LAGUNA DE VOCES
Sucede que han sido tantos años de asistir a una misma obra que solo cambia de actores principales, que uno termina por repetir de memoria algunos diálogos que nunca cambian, si acaso les quitan un punto para colocar una coma, o usan sinónimos con el afán de marcar la diferencia. Pero la maldita experiencia de la vida acaba por quitarle el gusto a los eventos que antes seguíamos libreta y pluma en mano, para no olvidar un solo detalle, ni el viento que siempre se suelta, la lluvia ligera que hace pensar que los fuegos de artificio acabarán por no prender, de lo mojados que seguro quedaron. La sorpresa de verlos alumbrar el cielo lleno de nubes negras, ahora descubrimos que no lo era, porque de alguna manera adelantábamos que los encargados de las coronas que volaban por los aires, los castillos, las “bombas” que estallaban y derramaban luceros por todos lados, siempre trabajaban de esa manera, es decir en las peores condiciones del clima y con la garantía de que casi ninguno de los firmamentos artificiales, se cebarían por el agua.
De cada uno de los que saludaban a la bandera en el balcón del segundo piso, a donde se llega por la sala de ex gobernadores que quién sabe si todavía exista, guardamos en la memoria al único que se auto designó general de cuatro estrellas, y con toda la fuerza del saludo castrense, le arrebataba la bandera al militar de casco verde olivo.
Pocos tan folclóricos, con una personalidad única para dejar en claro que tenía madera para haber sido presidente de la República, y así trasladar al Palacio Nacional las maratónicas reuniones de evaluación que empezaban un miércoles por la tarde, para concluir al otro día, a los dos días, sin que nadie osara dejar la sala de juntas si Guillermo Rossell de la Lama no daba muestra alguna de cansancio.
Respetuoso, admirador de Benito Juárez García antes que AMLO, Adolfo Lugo Verduzco fue siempre el mandatario apegado a las normas, a la tradición, al rito que no debía cambiar ni una coma, porque en la historia siempre encontraba la razón absoluta de su ejercicio político.

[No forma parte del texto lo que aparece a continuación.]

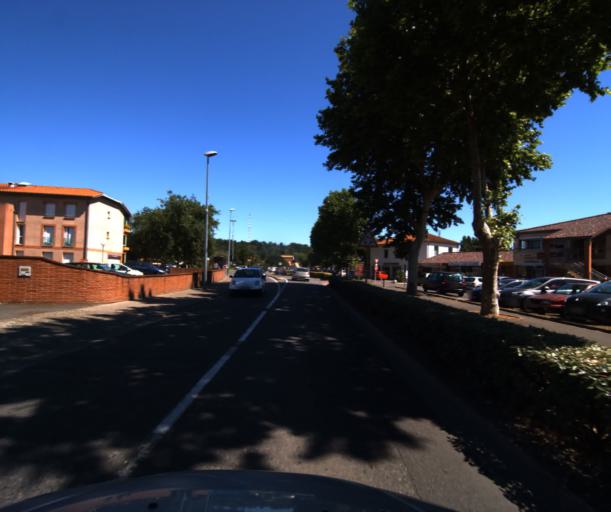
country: FR
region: Midi-Pyrenees
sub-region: Departement de la Haute-Garonne
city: Muret
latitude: 43.4564
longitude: 1.3296
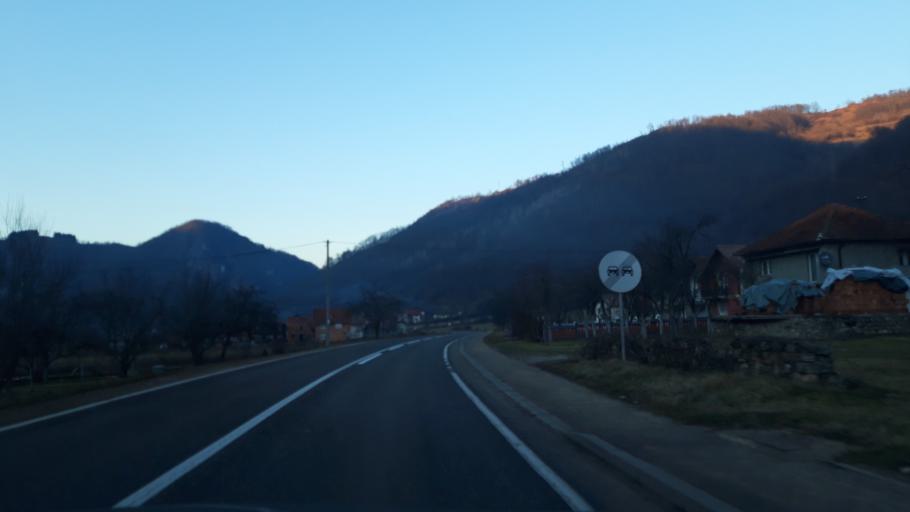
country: BA
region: Republika Srpska
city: Milici
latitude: 44.2534
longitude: 19.1080
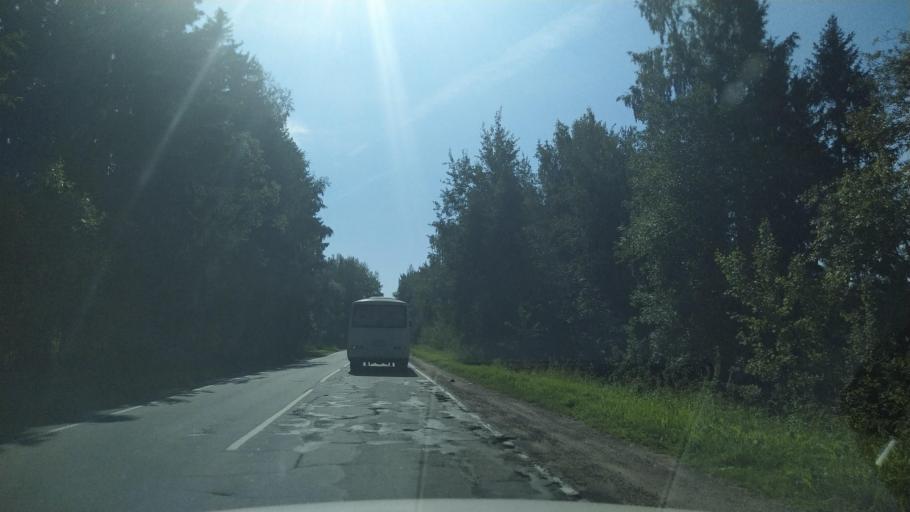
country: RU
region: Leningrad
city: Siverskiy
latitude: 59.3322
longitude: 30.0597
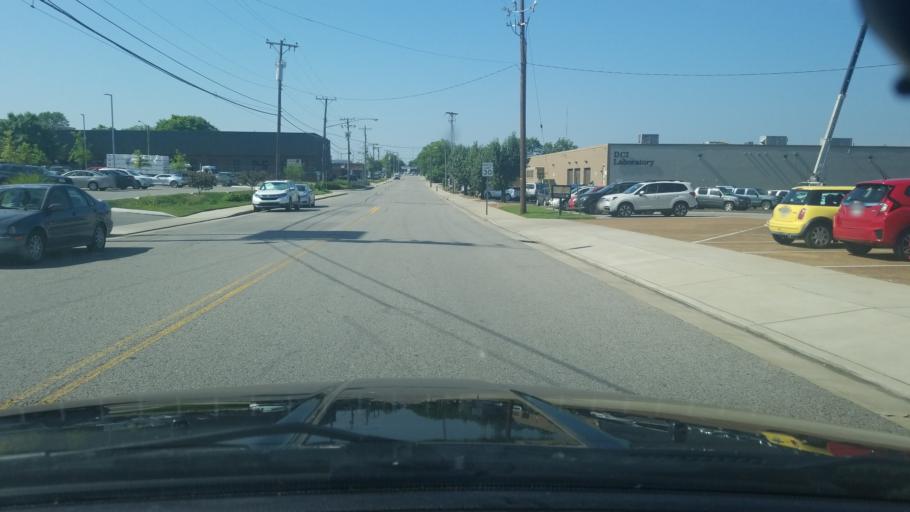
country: US
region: Tennessee
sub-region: Davidson County
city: Oak Hill
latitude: 36.1106
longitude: -86.7536
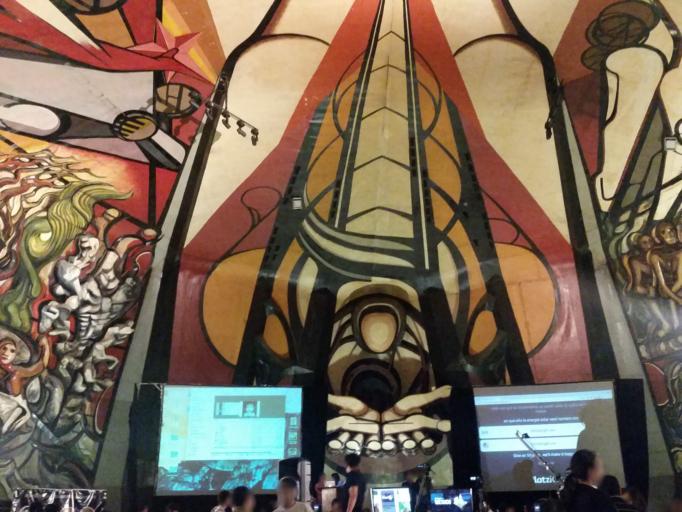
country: MX
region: Mexico City
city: Colonia del Valle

Después fue Jesús Murillo, y en ese momento cambió de manera radical la historia, no solo del grito sino del ejercicio del poder en Hidalgo, con todo y que su origen era la que desde entonces se denominaba la “familia real”, y que sin duda con él llegó al nivel máximo de inteligencia en el Poder Ejecutivo.
Los días 15 se transformaron en una visita que en ese entonces parecía imposible, a la Plaza Juárez, solo, sin guaruras de por medio, o al menos nadie los vio, y directo a comer chalupas y pambazos en los portales pegados a la Luz Roja, que hoy mero arriba da cabida a la cantina más popular de la capital, todavía comandada por El Charly y su Acozac.
Al poco tiempo se dio por terminada la fiesta de los que ahora sabemos eran los fifís, mero en la Sala del Pueblo, mero arriba para mirar como “los de abajo” celebraban la Independencia.
Murillo decidió cancelar para siempre esa historia de los del poder, que miraban desde los cristales del Palacio a los que, abajo, se arrojaban espuma contenida en espray, y todo lo que tenían a la mano. Nunca regresó esa fiesta absurda que en muchos sentidos hablaba de una división abierta, descarada de los que llegaban con sus mejores galas, esposas y consortes con abrigos caros y joyas que solo en sueños los de la plaza mirarían algún día.
Hoy es una nueva historia, aunque en el fondo es la misma, porque el poder es el poder. Pero es nueva. De los 93 años de un solo partido en el poder, queda solo el recuerdo, y los momentos en que mirábamos con ese sentimiento raro que provoca la cercanía con quienes tienen en sus manos los destinos del Estado, que a veces simplemente es la idea constante de que la historia se escribía ante nuestros ojos.
Hoy empieza en forma, pero también en fondo, la era de Julio Menchaca Salazar, y con él, la de los nuevos tiempos de la política hidalguense.
Mil gracias, hasta el próximo lunes.